(Text-based hardware design files)
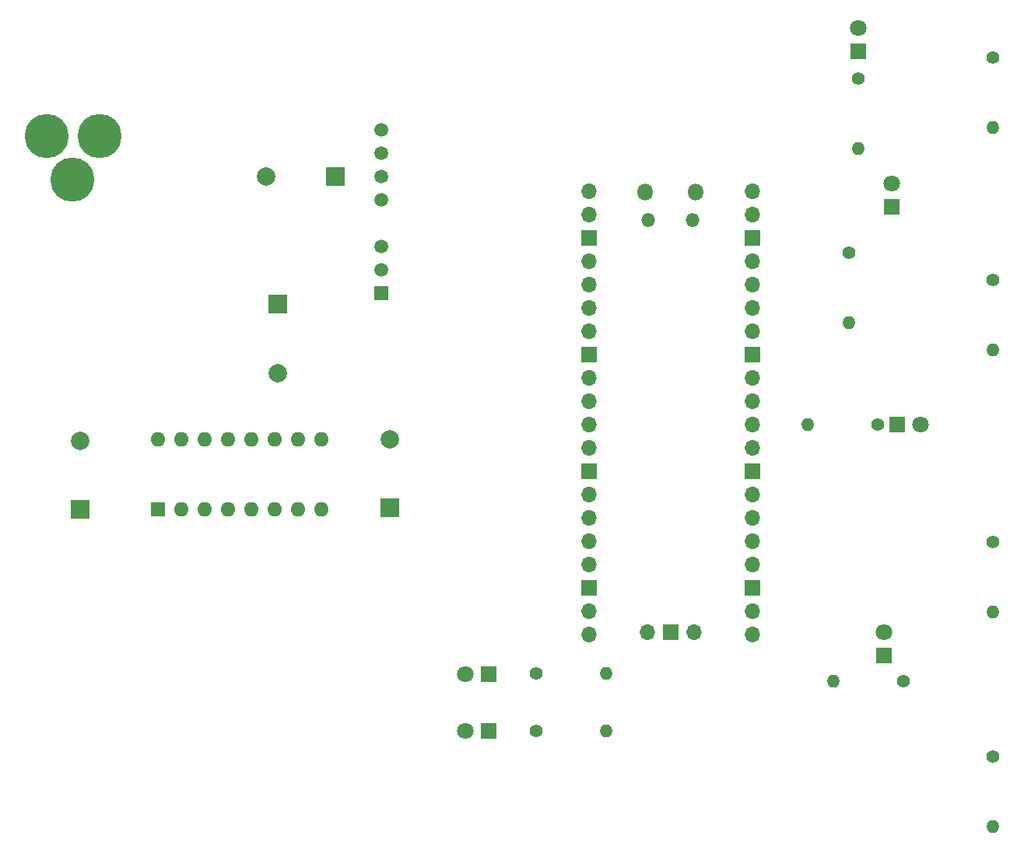
<source format=gbr>
%TF.GenerationSoftware,KiCad,Pcbnew,(6.0.7)*%
%TF.CreationDate,2022-12-25T01:48:00-08:00*%
%TF.ProjectId,ControlBoard,436f6e74-726f-46c4-926f-6172642e6b69,rev?*%
%TF.SameCoordinates,Original*%
%TF.FileFunction,Soldermask,Bot*%
%TF.FilePolarity,Negative*%
%FSLAX46Y46*%
G04 Gerber Fmt 4.6, Leading zero omitted, Abs format (unit mm)*
G04 Created by KiCad (PCBNEW (6.0.7)) date 2022-12-25 01:48:00*
%MOMM*%
%LPD*%
G01*
G04 APERTURE LIST*
%ADD10C,1.400000*%
%ADD11O,1.400000X1.400000*%
%ADD12R,1.800000X1.800000*%
%ADD13C,1.800000*%
%ADD14O,1.800000X1.800000*%
%ADD15O,1.500000X1.500000*%
%ADD16O,1.700000X1.700000*%
%ADD17R,1.700000X1.700000*%
%ADD18R,1.600000X1.600000*%
%ADD19O,1.600000X1.600000*%
%ADD20R,1.508000X1.508000*%
%ADD21C,1.508000*%
%ADD22C,4.800000*%
%ADD23R,2.000000X2.000000*%
%ADD24C,2.000000*%
G04 APERTURE END LIST*
D10*
%TO.C,R10*%
X223260000Y-106670000D03*
D11*
X215640000Y-106670000D03*
%TD*%
D10*
%TO.C,R9*%
X220400000Y-78700000D03*
D11*
X212780000Y-78700000D03*
%TD*%
D10*
%TO.C,R8*%
X217320000Y-59990000D03*
D11*
X217320000Y-67610000D03*
%TD*%
D10*
%TO.C,R7*%
X218350000Y-41060000D03*
D11*
X218350000Y-48680000D03*
%TD*%
D10*
%TO.C,R6*%
X183300000Y-105840000D03*
D11*
X190920000Y-105840000D03*
%TD*%
D10*
%TO.C,R5*%
X183300000Y-112100000D03*
D11*
X190920000Y-112100000D03*
%TD*%
D12*
%TO.C,D6*%
X221100000Y-103885000D03*
D13*
X221100000Y-101345000D03*
%TD*%
D12*
%TO.C,D5*%
X222555000Y-78700000D03*
D13*
X225095000Y-78700000D03*
%TD*%
D12*
%TO.C,D4*%
X221970000Y-55005000D03*
D13*
X221970000Y-52465000D03*
%TD*%
D12*
%TO.C,D3*%
X218350000Y-38105000D03*
D13*
X218350000Y-35565000D03*
%TD*%
D12*
%TO.C,D2*%
X178075000Y-105860000D03*
D13*
X175535000Y-105860000D03*
%TD*%
D12*
%TO.C,D1*%
X178075000Y-112100000D03*
D13*
X175535000Y-112100000D03*
%TD*%
D10*
%TO.C,R4*%
X232980000Y-114840000D03*
D11*
X232980000Y-122460000D03*
%TD*%
D10*
%TO.C,R3*%
X232980000Y-91540000D03*
D11*
X232980000Y-99160000D03*
%TD*%
%TO.C,R2*%
X232980000Y-70600000D03*
D10*
X232980000Y-62980000D03*
%TD*%
%TO.C,R1*%
X232980000Y-38740000D03*
D11*
X232980000Y-46360000D03*
%TD*%
D14*
%TO.C,U2*%
X200595000Y-53415000D03*
X195145000Y-53415000D03*
D15*
X195445000Y-56445000D03*
X200295000Y-56445000D03*
D16*
X188980000Y-53285000D03*
X188980000Y-55825000D03*
D17*
X188980000Y-58365000D03*
D16*
X188980000Y-60905000D03*
X188980000Y-63445000D03*
X188980000Y-65985000D03*
X188980000Y-68525000D03*
D17*
X188980000Y-71065000D03*
D16*
X188980000Y-73605000D03*
X188980000Y-76145000D03*
X188980000Y-78685000D03*
X188980000Y-81225000D03*
D17*
X188980000Y-83765000D03*
D16*
X188980000Y-86305000D03*
X188980000Y-88845000D03*
X188980000Y-91385000D03*
X188980000Y-93925000D03*
D17*
X188980000Y-96465000D03*
D16*
X188980000Y-99005000D03*
X188980000Y-101545000D03*
X206760000Y-101545000D03*
X206760000Y-99005000D03*
D17*
X206760000Y-96465000D03*
D16*
X206760000Y-93925000D03*
X206760000Y-91385000D03*
X206760000Y-88845000D03*
X206760000Y-86305000D03*
D17*
X206760000Y-83765000D03*
D16*
X206760000Y-81225000D03*
X206760000Y-78685000D03*
X206760000Y-76145000D03*
X206760000Y-73605000D03*
D17*
X206760000Y-71065000D03*
D16*
X206760000Y-68525000D03*
X206760000Y-65985000D03*
X206760000Y-63445000D03*
X206760000Y-60905000D03*
D17*
X206760000Y-58365000D03*
D16*
X206760000Y-55825000D03*
X206760000Y-53285000D03*
X195330000Y-101315000D03*
D17*
X197870000Y-101315000D03*
D16*
X200410000Y-101315000D03*
%TD*%
D18*
%TO.C,U1*%
X142085000Y-87960000D03*
D19*
X144625000Y-87960000D03*
X147165000Y-87960000D03*
X149705000Y-87960000D03*
X152245000Y-87960000D03*
X154785000Y-87960000D03*
X157325000Y-87960000D03*
X159865000Y-87960000D03*
X159865000Y-80340000D03*
X157325000Y-80340000D03*
X154785000Y-80340000D03*
X152245000Y-80340000D03*
X149705000Y-80340000D03*
X147165000Y-80340000D03*
X144625000Y-80340000D03*
X142085000Y-80340000D03*
%TD*%
D20*
%TO.C,PS1*%
X166380000Y-64447500D03*
D21*
X166380000Y-61907500D03*
X166380000Y-59367500D03*
X166380000Y-54287500D03*
X166380000Y-51747500D03*
X166380000Y-49207500D03*
X166380000Y-46667500D03*
%TD*%
D22*
%TO.C,J1*%
X135779500Y-47280000D03*
X129979500Y-47280000D03*
X132779500Y-52080000D03*
%TD*%
D23*
%TO.C,C4*%
X167374880Y-87795119D03*
D24*
X167374880Y-80295119D03*
%TD*%
D23*
%TO.C,C3*%
X161417677Y-51740000D03*
D24*
X153917677Y-51740000D03*
%TD*%
%TO.C,C2*%
X133650000Y-80487677D03*
D23*
X133650000Y-87987677D03*
%TD*%
D24*
%TO.C,C1*%
X155175000Y-73102323D03*
D23*
X155175000Y-65602323D03*
%TD*%
M02*

</source>
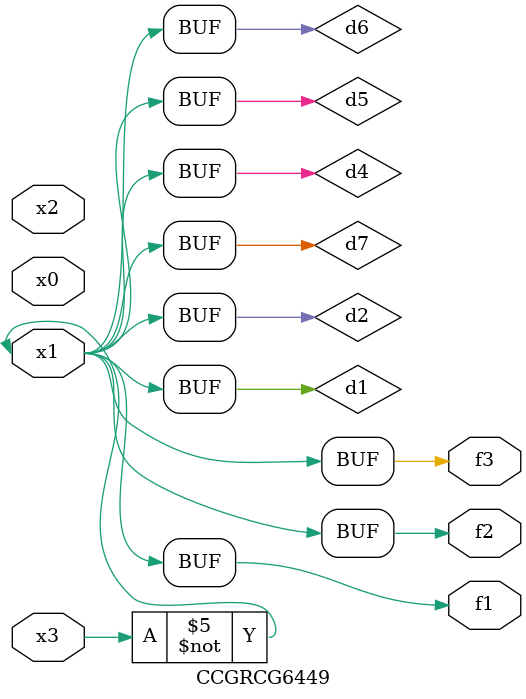
<source format=v>
module CCGRCG6449(
	input x0, x1, x2, x3,
	output f1, f2, f3
);

	wire d1, d2, d3, d4, d5, d6, d7;

	not (d1, x3);
	buf (d2, x1);
	xnor (d3, d1, d2);
	nor (d4, d1);
	buf (d5, d1, d2);
	buf (d6, d4, d5);
	nand (d7, d4);
	assign f1 = d6;
	assign f2 = d7;
	assign f3 = d6;
endmodule

</source>
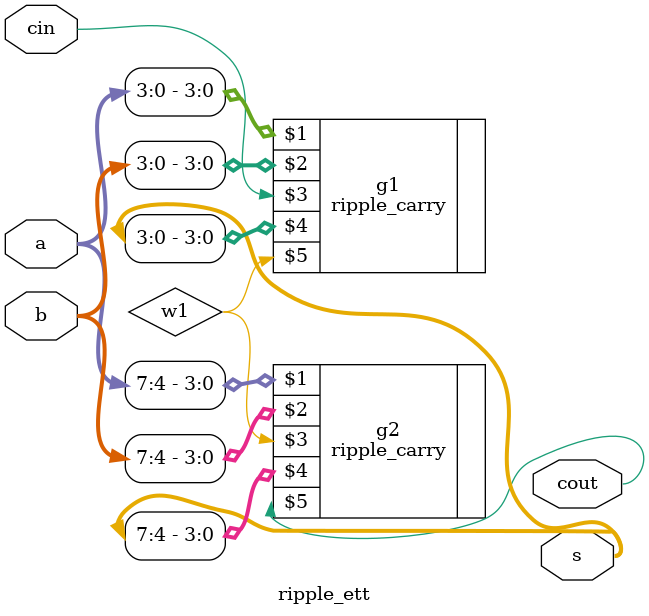
<source format=v>
module ripple_ett(input [7:0]a,b,input cin,output [7:0]s,output cout);
wire w1;
ripple_carry g1(a[3:0],b[3:0],cin,s[3:0],w1);
ripple_carry g2(a[7:4],b[7:4],w1,s[7:4],cout);
endmodule

</source>
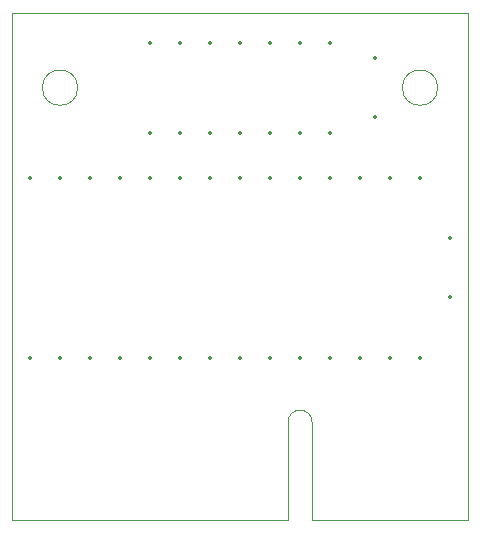
<source format=gm1>
%TF.GenerationSoftware,KiCad,Pcbnew,8.0.6+1*%
%TF.CreationDate,2024-12-12T19:08:46+01:00*%
%TF.ProjectId,full_rom,66756c6c-5f72-46f6-9d2e-6b696361645f,0*%
%TF.SameCoordinates,Original*%
%TF.FileFunction,Profile,NP*%
%FSLAX46Y46*%
G04 Gerber Fmt 4.6, Leading zero omitted, Abs format (unit mm)*
G04 Created by KiCad (PCBNEW 8.0.6+1) date 2024-12-12 19:08:46*
%MOMM*%
%LPD*%
G01*
G04 APERTURE LIST*
%TA.AperFunction,Profile*%
%ADD10C,0.100000*%
%TD*%
%ADD11C,0.350000*%
G04 APERTURE END LIST*
D10*
X39624000Y43180000D02*
X1016000Y43180000D01*
X24384000Y8509000D02*
X24384000Y254000D01*
X39624000Y43180000D02*
X39624000Y254000D01*
X24384000Y254000D02*
X1016000Y254000D01*
X1016000Y43180000D02*
X1016000Y254000D01*
X26416000Y254000D02*
X26416000Y8509000D01*
X39624000Y254000D02*
X26416000Y254000D01*
X6580000Y36830000D02*
G75*
G02*
X3580000Y36830000I-1500000J0D01*
G01*
X3580000Y36830000D02*
G75*
G02*
X6580000Y36830000I1500000J0D01*
G01*
X24384000Y8509000D02*
G75*
G02*
X26416000Y8509000I1016000J0D01*
G01*
X37060000Y36830000D02*
G75*
G02*
X34060000Y36830000I-1500000J0D01*
G01*
X34060000Y36830000D02*
G75*
G02*
X37060000Y36830000I1500000J0D01*
G01*
D11*
X35560000Y29210000D03*
X33020000Y29210000D03*
X30480000Y29210000D03*
X27940000Y29210000D03*
X25400000Y29210000D03*
X22860000Y29210000D03*
X20320000Y29210000D03*
X17780000Y29210000D03*
X15240000Y29210000D03*
X12700000Y29210000D03*
X10160000Y29210000D03*
X7620000Y29210000D03*
X5080000Y29210000D03*
X2540000Y29210000D03*
X2540000Y13970000D03*
X5080000Y13970000D03*
X7620000Y13970000D03*
X10160000Y13970000D03*
X12700000Y13970000D03*
X15240000Y13970000D03*
X17780000Y13970000D03*
X20320000Y13970000D03*
X22860000Y13970000D03*
X25400000Y13970000D03*
X27940000Y13970000D03*
X30480000Y13970000D03*
X33020000Y13970000D03*
X35560000Y13970000D03*
X31750000Y34350000D03*
X31750000Y39350000D03*
X38100000Y19090000D03*
X38100000Y24090000D03*
X27940000Y40620000D03*
X25400000Y40620000D03*
X22860000Y40620000D03*
X20320000Y40620000D03*
X17780000Y40620000D03*
X15240000Y40620000D03*
X12700000Y40620000D03*
X12700000Y33000000D03*
X15240000Y33000000D03*
X17780000Y33000000D03*
X20320000Y33000000D03*
X22860000Y33000000D03*
X25400000Y33000000D03*
X27940000Y33000000D03*
M02*

</source>
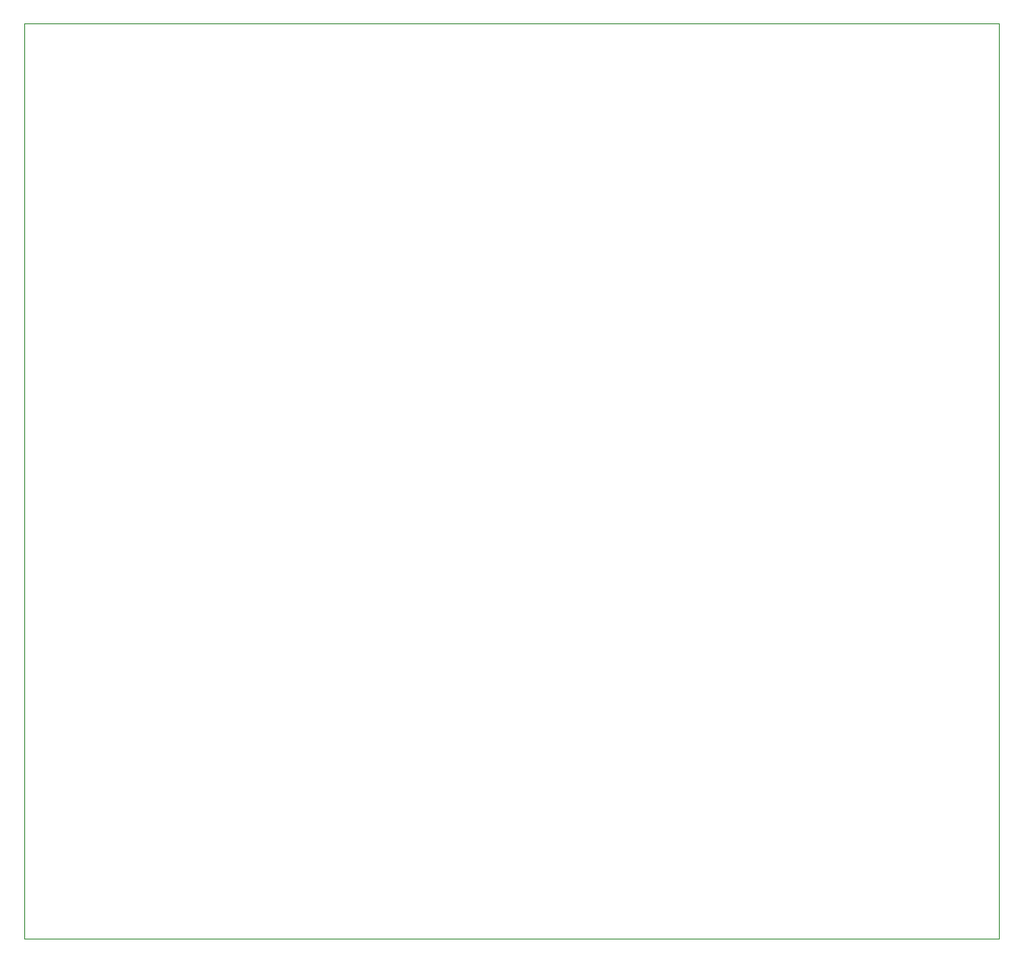
<source format=gbr>
%TF.GenerationSoftware,KiCad,Pcbnew,7.0.10*%
%TF.CreationDate,2024-11-14T14:37:11+00:00*%
%TF.ProjectId,DividerSwitch-R,44697669-6465-4725-9377-697463682d52,rev?*%
%TF.SameCoordinates,Original*%
%TF.FileFunction,Profile,NP*%
%FSLAX46Y46*%
G04 Gerber Fmt 4.6, Leading zero omitted, Abs format (unit mm)*
G04 Created by KiCad (PCBNEW 7.0.10) date 2024-11-14 14:37:11*
%MOMM*%
%LPD*%
G01*
G04 APERTURE LIST*
%TA.AperFunction,Profile*%
%ADD10C,0.050000*%
%TD*%
G04 APERTURE END LIST*
D10*
X96647000Y-51181000D02*
X191897000Y-51181000D01*
X191897000Y-140716000D01*
X96647000Y-140716000D01*
X96647000Y-51181000D01*
M02*

</source>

▸ **EXERCISE**
Among the entries, how many lines contain the word "output"? Give the number alone.

▸ **RESPONSE BELOW**
2